* Activity
Reproduce exactly, and only, the lines of the material below running from the line bearing "### 5. Open Notebook Server" through the line bearing "point in time". Leave any pictures out.

* Data for this exercise
BEGIN

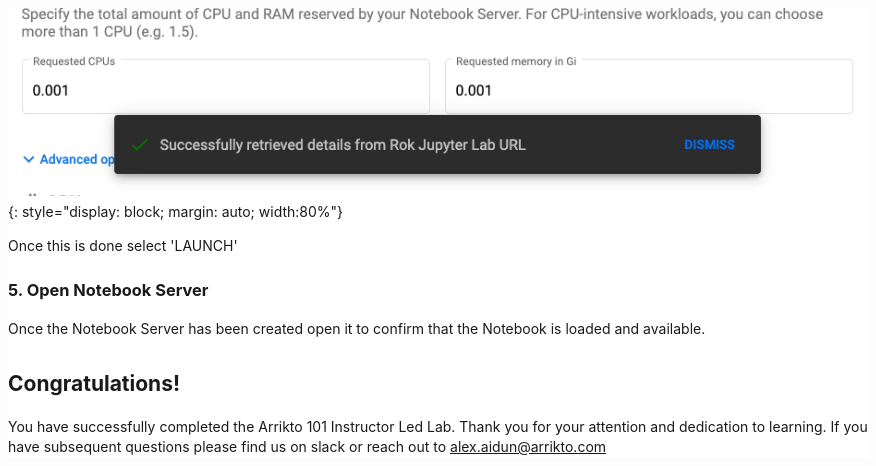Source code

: ![confirm rok url load](images/confirm-rok-url-load.png){: style="display: block; margin: auto; width:80%"}

Once this is done select 'LAUNCH'

### 5. Open Notebook Server
Once the Notebook Server has been created open it to confirm that the Notebook is  loaded and available. 

## Congratulations!
You have successfully completed the Arrikto 101 Instructor Led Lab. Thank you for your attention and dedication to learning. If you have subsequent questions please find us on slack or reach out to alex.aidun@arrikto.com
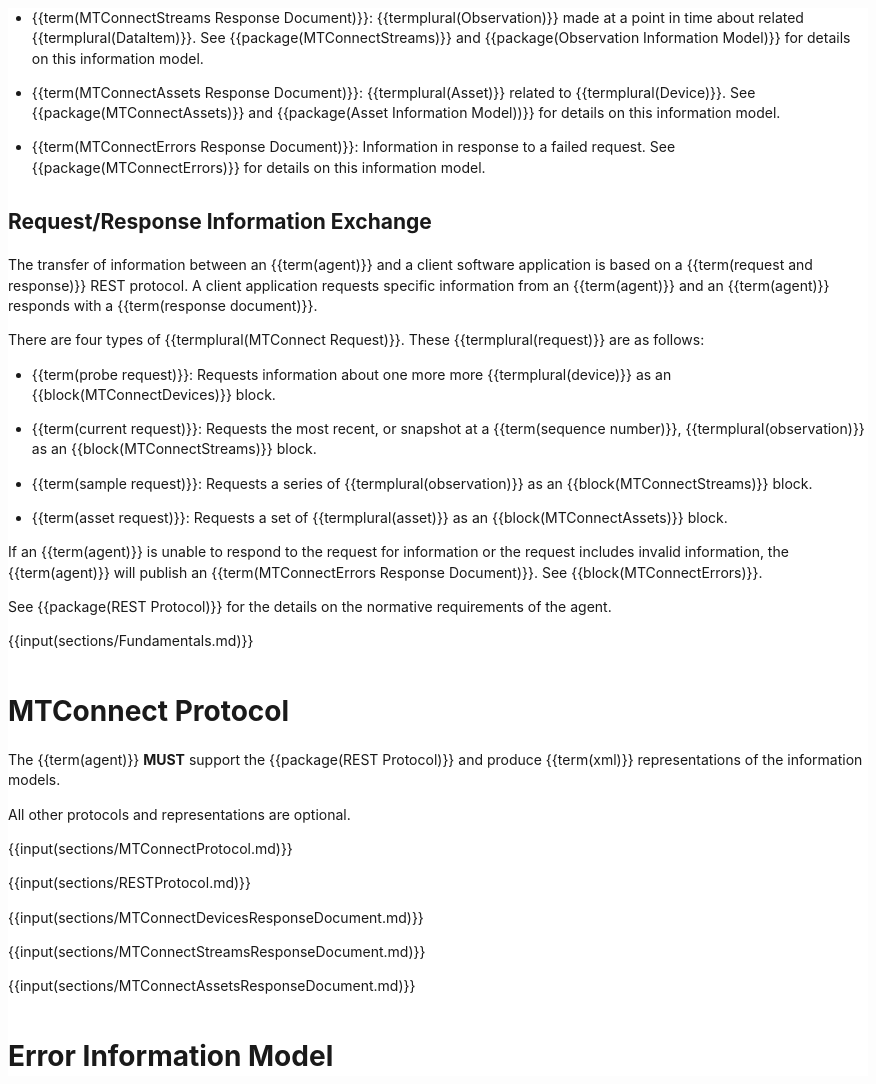 * {{term(MTConnectStreams Response Document)}}: {{termplural(Observation)}} made at a point in time about related {{termplural(DataItem)}}. See {{package(MTConnectStreams)}} and {{package(Observation Information Model)}} for details on this information model.

* {{term(MTConnectAssets Response Document)}}: {{termplural(Asset)}}  related to {{termplural(Device)}}. See {{package(MTConnectAssets)}} and {{package(Asset Information Model))}} for details on this information model.

* {{term(MTConnectErrors Response Document)}}: Information in response to a failed request. See {{package(MTConnectErrors)}} for details on this information model.

## Request/Response Information Exchange

The transfer of information between an {{term(agent)}} and a client software application is based on a {{term(request and response)}} REST protocol. A client application requests specific information from an {{term(agent)}} and an {{term(agent)}} responds with a {{term(response document)}}.

There are four types of {{termplural(MTConnect Request)}}. These {{termplural(request)}} are as follows:

* {{term(probe request)}}: Requests information about one more more {{termplural(device)}} as an {{block(MTConnectDevices)}} block.

* {{term(current request)}}: Requests the most recent, or snapshot at a {{term(sequence number)}}, {{termplural(observation)}} as an {{block(MTConnectStreams)}} block.

* {{term(sample request)}}: Requests a series of {{termplural(observation)}} as an {{block(MTConnectStreams)}} block.

* {{term(asset request)}}: Requests a set of {{termplural(asset)}} as an {{block(MTConnectAssets)}} block.

If an {{term(agent)}} is unable to respond to the request for information or the request includes invalid information, the {{term(agent)}} will publish an {{term(MTConnectErrors Response Document)}}. See {{block(MTConnectErrors)}}.

See {{package(REST Protocol)}} for the details on the normative requirements of the agent.

{{input(sections/Fundamentals.md)}}

# MTConnect Protocol

The {{term(agent)}} **MUST** support the {{package(REST Protocol)}} and produce {{term(xml)}} representations of the information models. 

All other protocols and representations are optional.

{{input(sections/MTConnectProtocol.md)}}

{{input(sections/RESTProtocol.md)}}

{{input(sections/MTConnectDevicesResponseDocument.md)}}

{{input(sections/MTConnectStreamsResponseDocument.md)}}

{{input(sections/MTConnectAssetsResponseDocument.md)}}

# Error Information Model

END

* Response
### 5. Open Notebook Server
Once the Notebook Server has been created open it to confirm that the Notebook is  loaded and available. 

## Congratulations!
You have successfully completed the Arrikto 101 Instructor Led Lab. Thank you for your attention and dedication to learning. If you have subsequent questions please find us on slack or reach out to alex.aidun@arrikto.com
 * {{term(MTConnectStreams Response Document)}}: {{termplural(Observation)}} made at a point in time about related {{termplural(DataItem)}}. See {{package(MTConnectStreams)}} and {{package(Observation Information Model)}} for details on this information model.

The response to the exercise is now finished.